Blairgowrie High School teacher wins Perth and Kinross Council award
Jun 14 2012
by Clare Damodaran, Blairgowrie Adv
A PROBATIONARY teacher at Blairgowrie High School has been awarded Perth and Kinross Probationer of the Year.
Emily Tragham, who teaches art to pupils from S1 to S6 at the high school, graduated last year from Moray House in Edinburgh with a postgraduate diploma in secondary education and was allocated a probationary position in the art department at Blair High by Perth and Kinross Council.
Each year there are around 60 probationary teachers in the Perth and Kinross local authority area and Emily was one of eight to be nominated for the award.
A thrilled Emily told the Blairie: “To be nominated in itself was a great honour.

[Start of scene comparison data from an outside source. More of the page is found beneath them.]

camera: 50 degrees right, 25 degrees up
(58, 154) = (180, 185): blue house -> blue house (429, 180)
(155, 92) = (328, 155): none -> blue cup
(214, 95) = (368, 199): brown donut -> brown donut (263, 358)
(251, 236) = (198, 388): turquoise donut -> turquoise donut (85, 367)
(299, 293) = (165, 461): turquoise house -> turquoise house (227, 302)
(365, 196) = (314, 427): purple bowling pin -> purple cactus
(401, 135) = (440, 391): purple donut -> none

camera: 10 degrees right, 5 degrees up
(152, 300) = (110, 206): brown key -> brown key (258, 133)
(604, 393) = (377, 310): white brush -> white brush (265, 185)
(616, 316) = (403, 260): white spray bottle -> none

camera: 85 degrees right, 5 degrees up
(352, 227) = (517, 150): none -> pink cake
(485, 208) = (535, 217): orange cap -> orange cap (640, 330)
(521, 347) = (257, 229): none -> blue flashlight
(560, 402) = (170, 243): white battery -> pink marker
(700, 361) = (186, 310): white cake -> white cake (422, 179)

“The school has to provide evidence that a nominee has gone above and beyond the criteria for qualifying as a teacher during the probationary period so it is not just a case of someone saying they think you are great. They have to prove it.

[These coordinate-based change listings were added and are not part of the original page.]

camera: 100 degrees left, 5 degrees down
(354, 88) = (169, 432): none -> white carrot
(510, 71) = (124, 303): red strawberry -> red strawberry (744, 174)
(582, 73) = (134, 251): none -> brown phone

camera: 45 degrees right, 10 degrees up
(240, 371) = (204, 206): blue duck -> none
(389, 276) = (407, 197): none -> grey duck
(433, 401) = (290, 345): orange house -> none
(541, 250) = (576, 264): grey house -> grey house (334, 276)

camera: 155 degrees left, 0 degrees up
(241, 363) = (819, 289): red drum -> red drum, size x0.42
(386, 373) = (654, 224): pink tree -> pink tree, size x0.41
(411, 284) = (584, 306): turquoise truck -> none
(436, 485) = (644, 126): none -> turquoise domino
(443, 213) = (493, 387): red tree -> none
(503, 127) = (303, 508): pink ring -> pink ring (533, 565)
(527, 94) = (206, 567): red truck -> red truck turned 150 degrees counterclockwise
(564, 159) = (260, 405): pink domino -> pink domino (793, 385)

“I didn't think I'd actually win it, to be honest, as I know how good some of my colleagues are. I am completely and utterly thrilled, however, and very proud to have achieved this.

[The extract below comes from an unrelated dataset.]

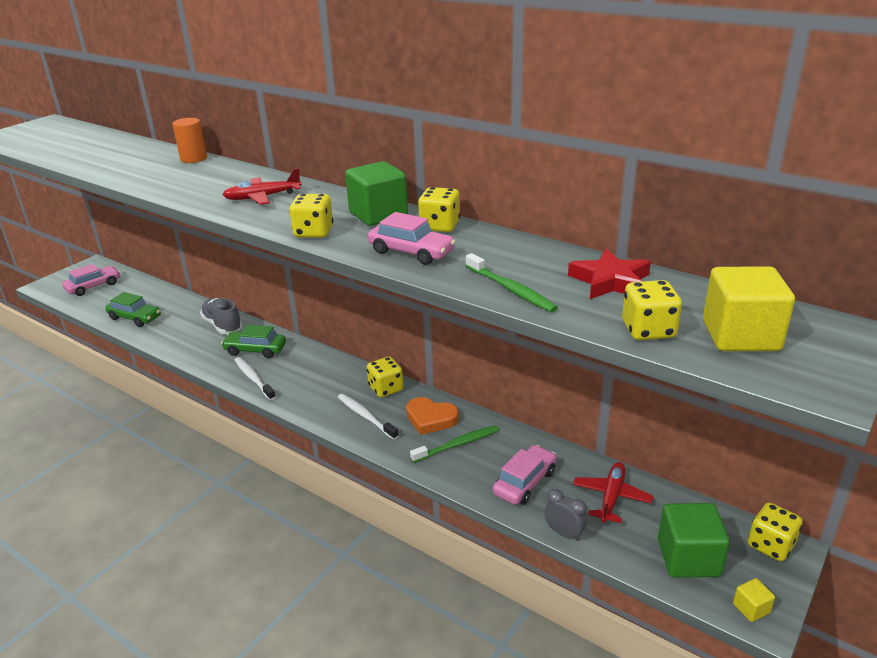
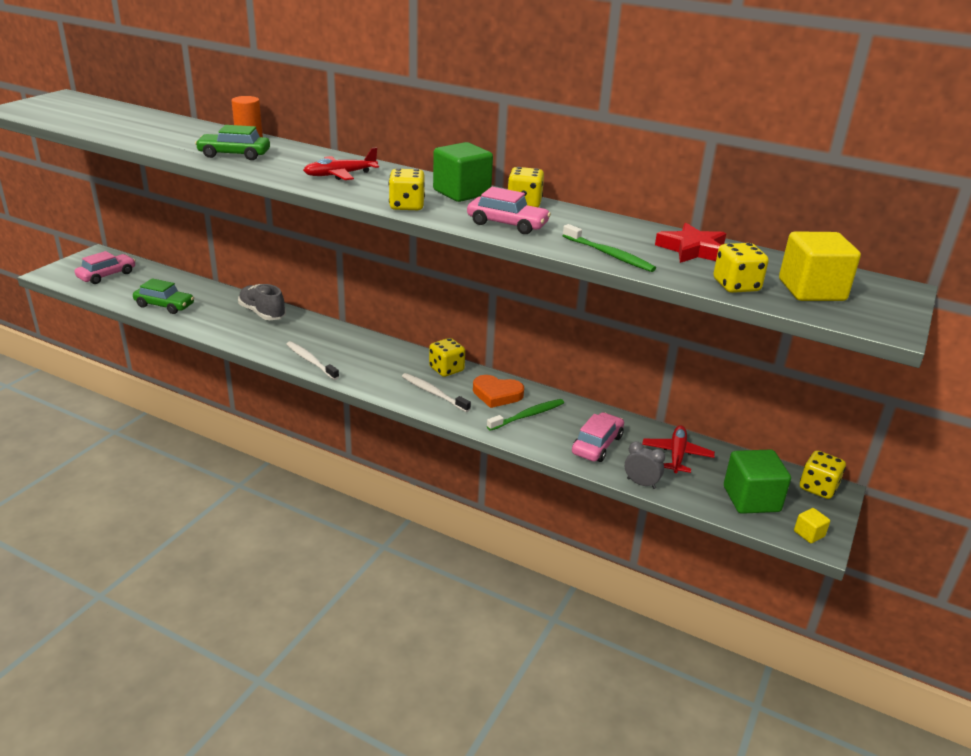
camera: 10 degrees left, 0 degrees up
(255, 350) = (304, 335): green car -> green car (234, 154)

“I am proud of the school I have trained in too. I have learned a lot from the staff and the pupils here. It is a wonderful team, both within the art department itself and the wider school as a whole.
“There is strong, positive and supportive ethos of learning at this school that benefits staff and pupils alike.”
Lesley Hill, deputy headteacher at Blair High School, said: “We have been really lucky to get Emily. She is an absolutely outstanding teacher and we had no hesitation in nominating her for Probationer of the Year. She is very deserving of the accolade.”
Emily was delighted to have been posted in Blairgowrie. She said: “I had heard of the good reputation that the art department in Blair had so from my point of view I feel that I have been really lucky to be able to come here.”
After gaining a degree from Duncan of Jordanstone College of Art and Design in Dundee back in 2003, where she specialised in ceramics, Emily spent a number of years working in the product design industry, designing interiors, handbags and jewellery before becoming a full-time ceramicist.
As well as supplying galleries such as the National Gallery of Scotland, Dundee Contemporary Arts and the Birnam Institute with ceramic artwork and glassware, Emily ran workshops for teenagers which she found she was enjoying more and more.
She said: “The workshops were becoming the part of my work that I looked forward to most. I found it so much more rewarding than working on my own and came to a gradual realisation that I wanted to teach.”
While the teaching profession may have gained from having such a talented artist among its ranks, the design world has not lost out, as Emily continues as a working artist.
She said: “In the expressive arts in particular it is really important to maintain yourself as a practitioner alongside your teaching. If you are not actively working in your field you don't stay current and you have less to offer your pupils and students.”
Emily will be presented with her full registration as a teacher at a special lunch in Edinburgh this week.